Und man muss kein milliardenschweres Genie sein, um zu erkennen, welche Möglichkeiten denjenigen offenstehen, die die Meinungen, die Stimmung und die Moral der Kriegsparteien beeinflussen, mit einem einzigen Knopfdruck Panik und Chaos in weiten Gebieten auslösen und Zugang zu entscheidenden militärischen Informationen erhalten können. Die über den Ausgang von Schlachten und sogar des Konflikts selbst entscheiden können. Wolodin, Sprecher der Staatsduma, benutzte keine humanitären Anklänge und erklärte direkt, dass "Washington hinter der Verhaftung Durows steckt".

EU-Kommissare, die zuvor mit aller Kraft geschrien haben, dass die Verhaftung von Nawalny "für Europa und die gesamte Weltgemeinschaft, die an die Verteidigung der Menschenrechte und Grundfreiheiten glaubt, inakzeptabel" sei, wissen nun sehr genau, wessen Brot sie essen: Der Pressedienst der Europäischen Kommission erklärte, dass "die EU-Kommission die Verhaftung von Durow in Frankreich nicht kommentiert" und als "nationale Angelegenheit" betrachte.

Bei diesen Passagieren ist alles klar, wie immer.

Nur eines ist unklar: Warum hat Pavel Durow die Dummheit begangen, nach Paris zu fliegen, obwohl er wusste, dass er verhaftet werden könnte?

In solchen Fällen mischen sich, wie kluge Hostessen sagen, Blindheit, Dummheit und Stolz zu gleichen Teilen.

Durow scheint wirklich geglaubt zu haben, dass sein Ruhm, sein Charisma und seine Millionen ihn unantastbar und zu einem "Weltbürger" machten, der auf dem goldenen Zaun zwischen den Kriegsparteien sitzen konnte. Er glaubte, dass es so etwas wie ein "völlig freies Internet" gäbe und dass es möglich sei, eine Art neutrale dritte Partei in dem existenziellen Konflikt zwischen zwei Welten zu sein. Er glaubte, dass ein französischer Pass und ein neuer Name (wussten Sie, dass Durow seinen Namen in Frankreich im April 2023 offiziell in Paul du Rove geändert hat?) ihn dazugehören lassen würden.

Das taten sie nicht.

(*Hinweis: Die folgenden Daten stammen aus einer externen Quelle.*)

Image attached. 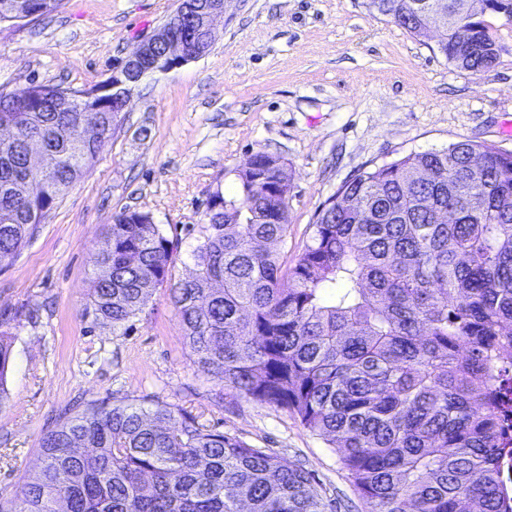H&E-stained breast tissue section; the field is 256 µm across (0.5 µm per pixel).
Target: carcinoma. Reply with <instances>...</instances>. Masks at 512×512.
Listing matches in <instances>:
<instances>
[{
    "mask_svg": "<svg viewBox=\"0 0 512 512\" xmlns=\"http://www.w3.org/2000/svg\"><path fill=\"white\" fill-rule=\"evenodd\" d=\"M455 25L474 0H426ZM369 10L423 36L410 0ZM488 10L438 51L473 72L499 55ZM34 112L0 95V130L42 139L32 176L20 142L0 141V265L97 160L76 134L78 106L117 125L112 92L32 82ZM265 152L218 189L192 251L195 275L172 274L178 241L148 212L108 225L91 311L116 331L167 288L199 367L225 388L294 414L339 459L370 512H512L499 478L512 446V153L469 140L410 152L345 182L289 266L268 245L288 237L290 183ZM12 341L0 331V399ZM42 468L0 512H327L312 475L276 454L207 429L166 404L93 403L43 435Z\"/></svg>",
    "mask_w": 512,
    "mask_h": 512,
    "instance_id": "carcinoma-1",
    "label": "carcinoma"
}]
</instances>
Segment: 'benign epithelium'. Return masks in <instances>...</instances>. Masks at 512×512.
Wrapping results in <instances>:
<instances>
[{
    "label": "benign epithelium",
    "instance_id": "benign-epithelium-1",
    "mask_svg": "<svg viewBox=\"0 0 512 512\" xmlns=\"http://www.w3.org/2000/svg\"><path fill=\"white\" fill-rule=\"evenodd\" d=\"M228 0H182L177 12L112 70V111L127 112L141 81L208 54Z\"/></svg>",
    "mask_w": 512,
    "mask_h": 512
}]
</instances>
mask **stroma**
I'll use <instances>...</instances> for the list:
<instances>
[{"mask_svg":"<svg viewBox=\"0 0 512 512\" xmlns=\"http://www.w3.org/2000/svg\"><path fill=\"white\" fill-rule=\"evenodd\" d=\"M177 0H63L0 26V91L31 82L87 89L150 37ZM496 64H450L366 0H229L203 58L146 78L130 111L14 261L0 267V330L13 341L0 402V501L41 466L39 441L92 402L171 404L199 422L304 467L336 512H368L336 449L291 413L222 389L196 364L166 289L125 328L87 309L91 257L122 210L151 213L178 240L172 274L194 270L206 201L267 152L291 180L293 257L326 202L364 169L469 140L512 152V22L495 18Z\"/></svg>","mask_w":512,"mask_h":512,"instance_id":"stroma-1","label":"stroma"}]
</instances>
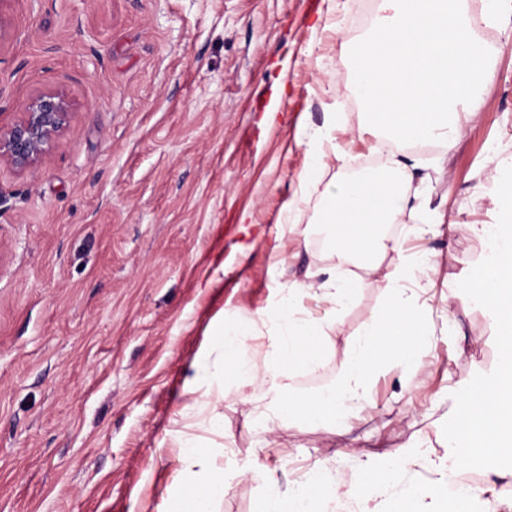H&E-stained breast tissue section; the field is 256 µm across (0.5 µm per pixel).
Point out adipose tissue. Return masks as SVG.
Returning <instances> with one entry per match:
<instances>
[{
    "label": "adipose tissue",
    "instance_id": "ef3b65f1",
    "mask_svg": "<svg viewBox=\"0 0 512 512\" xmlns=\"http://www.w3.org/2000/svg\"><path fill=\"white\" fill-rule=\"evenodd\" d=\"M413 172L399 160L371 170L355 179L333 183L325 192L323 228L332 258L344 262L355 257L376 258L393 252L398 261L380 276L368 280L371 288L388 289L392 308L376 317L346 351L333 385L307 399H297L287 392L283 380L299 360L318 367L321 349L313 340L322 326L314 318L303 317L298 305L311 298L322 303L344 304L352 294L348 282L336 279H309L291 283L280 289L275 308L260 312L258 318L271 347L263 362L241 360L243 346L250 333L235 317L222 320L214 329L215 347L221 359L201 375L187 381L186 393L194 400L190 406L197 424L214 435L224 433V418L217 413L206 392L217 389L221 398L231 394L230 379L242 376L261 380L267 404L257 412L266 430H275L284 417L328 432L341 425L346 411L361 408L371 389L379 368L376 357L384 345L403 339L404 349L398 352L400 363H407L427 342L420 324L422 316L430 314L433 306L420 301L415 289L409 288L418 263L406 255L401 240H387L380 228L397 223L410 204L409 192ZM177 458L182 468L178 484L171 497L158 512H214L228 487V478L216 459L223 455L220 446L205 447L199 438L179 433ZM395 463L370 462L363 464L358 484L345 485L338 471L323 468L318 481L302 490L280 491L267 486L260 512H325V499L362 497L364 512H411V504L424 503L423 512H442L446 499L443 483L425 489L407 487L392 489Z\"/></svg>",
    "mask_w": 512,
    "mask_h": 512
}]
</instances>
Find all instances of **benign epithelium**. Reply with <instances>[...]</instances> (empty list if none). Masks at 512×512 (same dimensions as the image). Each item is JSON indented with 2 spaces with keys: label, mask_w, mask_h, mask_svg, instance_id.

Wie Taras Bulba fragen würde:

"Nun, Pawlo, hat dir das Kauen französischer Brötchen geholfen?"

Und nun kämpft ausgerechnet Russland, das Durow zum Würger der Freiheiten erklärt und ihn mit allerlei Dreck überschüttet hat, für seine Freilassung.

Vielleicht sind auch wir zu naiv, wenn wir glauben: Der französische Staatsbürger Paul du Rove wird sich erinnern, dass er Russe ist. Dass er für uns einer von uns und für sie ein Todfeind ist.

Übersetzt aus dem Russischen. Der Originalartikel ist am 28. August 2024 auf ria.ru erschienen.